4. Explain the backpropagation algorithm at a conceptual level
5. Compare neural networks with tree-based models for tabular data

## 1. From Logistic Regression to Neural Networks

### 1.1 The Perceptron: The Building Block

A **perceptron** (or neuron) is the fundamental building block of neural networks. Remarkably, it's almost identical to logistic regression!

**Logistic Regression:**
$$\hat{y} = \sigma(w_1x_1 + w_2x_2 + ... + w_nx_n + b) = \sigma(\vec{w} \cdot \vec{x} + b)$$

**Perceptron:**
$$\text{output} = f(w_1x_1 + w_2x_2 + ... + w_nx_n + b) = f(\vec{w} \cdot \vec{x} + b)$$

The only difference is that neural networks can use different **activation functions** $f$ (not just the sigmoid $\sigma$).

**Key insight**: Logistic regression IS a neural network - specifically, a network with one neuron and a sigmoid activation!

In [None]:
import numpy as np
import plotly.graph_objects as go
from plotly.subplots import make_subplots
import plotly.express as px

# Visualize a single neuron/perceptron
fig = go.Figure()

★ ★ ★ ★ ★ ★ ★

Questions to answer:
a – Answer these questions from the perceptron section:
(i) What other name does it give for a perceptron?
(ii) Which activation function does logistic regression use?
(iii) Which library's graph_objects module is imported as go?
b – Duplicate the perceptron section from "## 1. From Logistic" up to and including "the sigmoid $\sigma$).".
The rows are separate material, unrelated to the perceptron section.

★ ★ ★ ★ ★ ★ ★

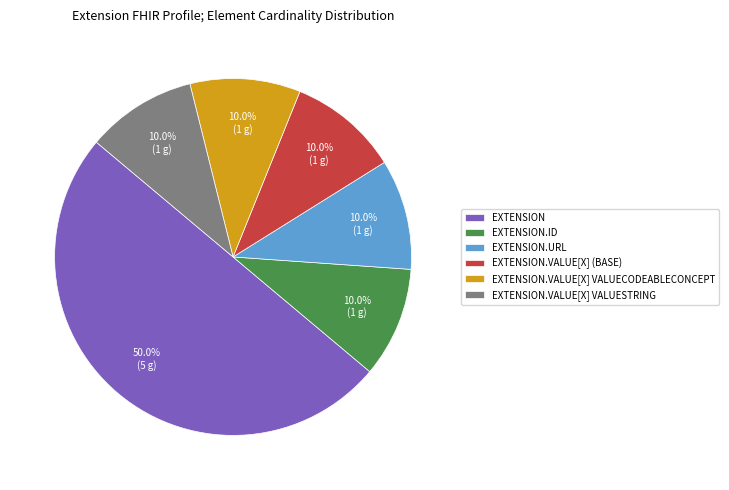

What is the largest slice in the pie chart?

EXTENSION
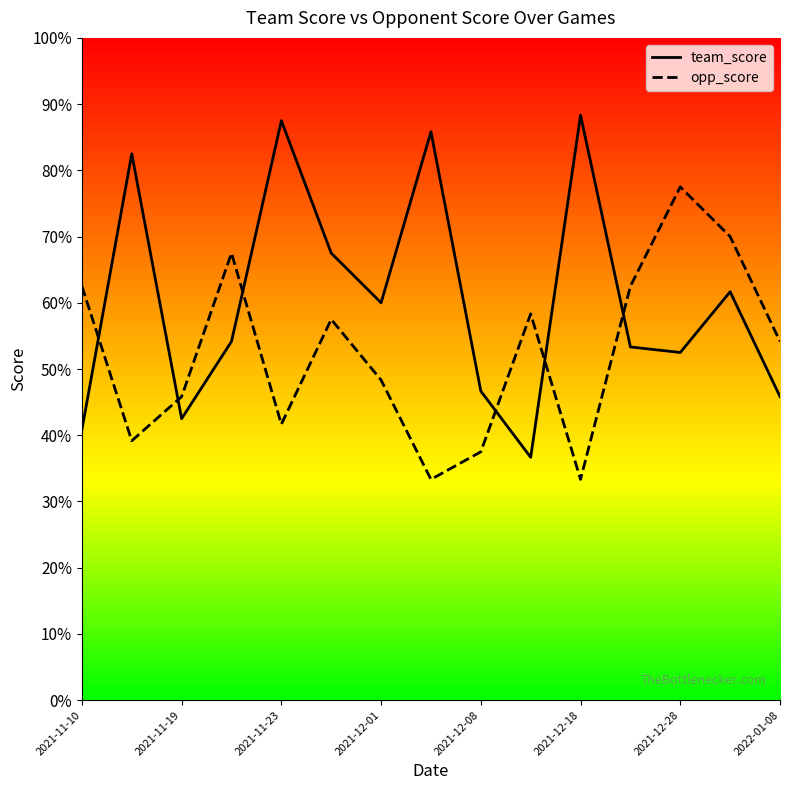

Between 2021-11-19 and 2022-01-08, which series saw the biggest shift?

opp_score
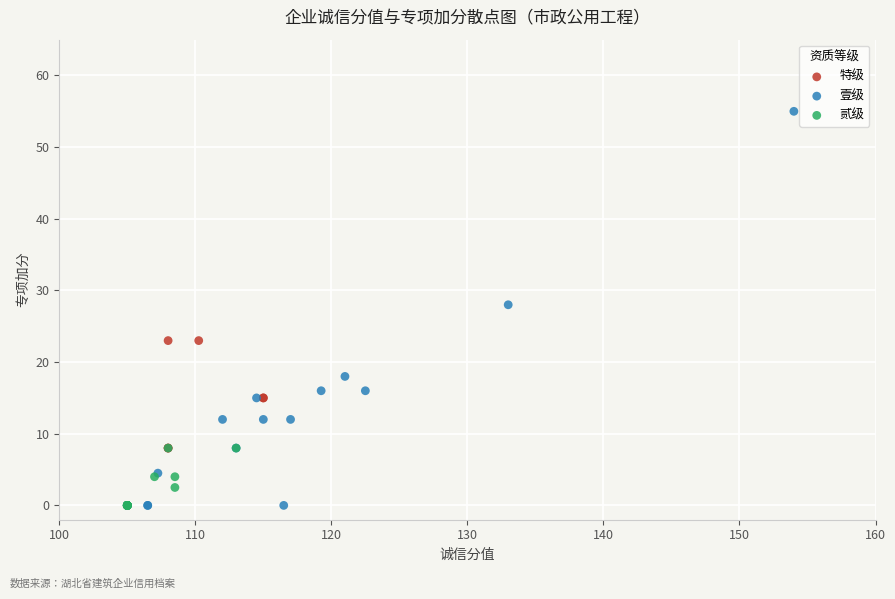

Which series has the widest spread of Y values?

壹级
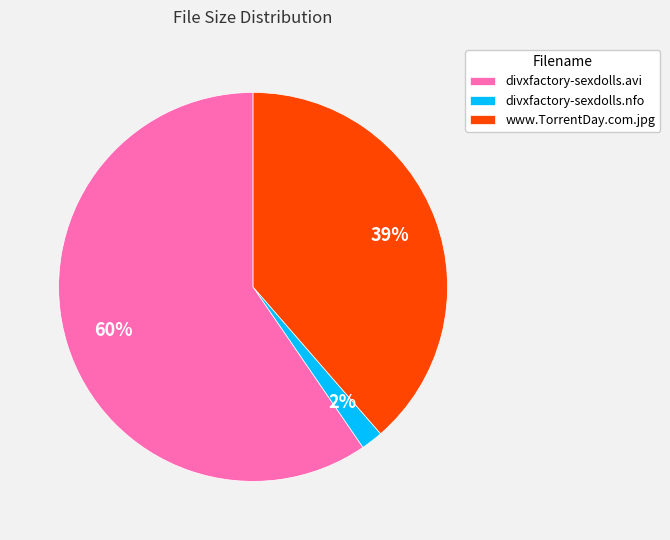

Between divxfactory-sexdolls.nfo and www.TorrentDay.com.jpg, which is larger?

www.TorrentDay.com.jpg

★ ★ ★ ★ ★ ★ ★

Answers to the problems:
a –
(i) Neuron
(ii) The sigmoid, σ
(iii) Plotly

b –
## 1. From Logistic Regression to Neural Networks

### 1.1 The Perceptron: The Building Block

A **perceptron** (or neuron) is the fundamental building block of neural networks. Remarkably, it's almost identical to logistic regression!

**Logistic Regression:**
$$\hat{y} = \sigma(w_1x_1 + w_2x_2 + ... + w_nx_n + b) = \sigma(\vec{w} \cdot \vec{x} + b)$$

**Perceptron:**
$$\text{output} = f(w_1x_1 + w_2x_2 + ... + w_nx_n + b) = f(\vec{w} \cdot \vec{x} + b)$$

The only difference is that neural networks can use different **activation functions** $f$ (not just the sigmoid $\sigma$).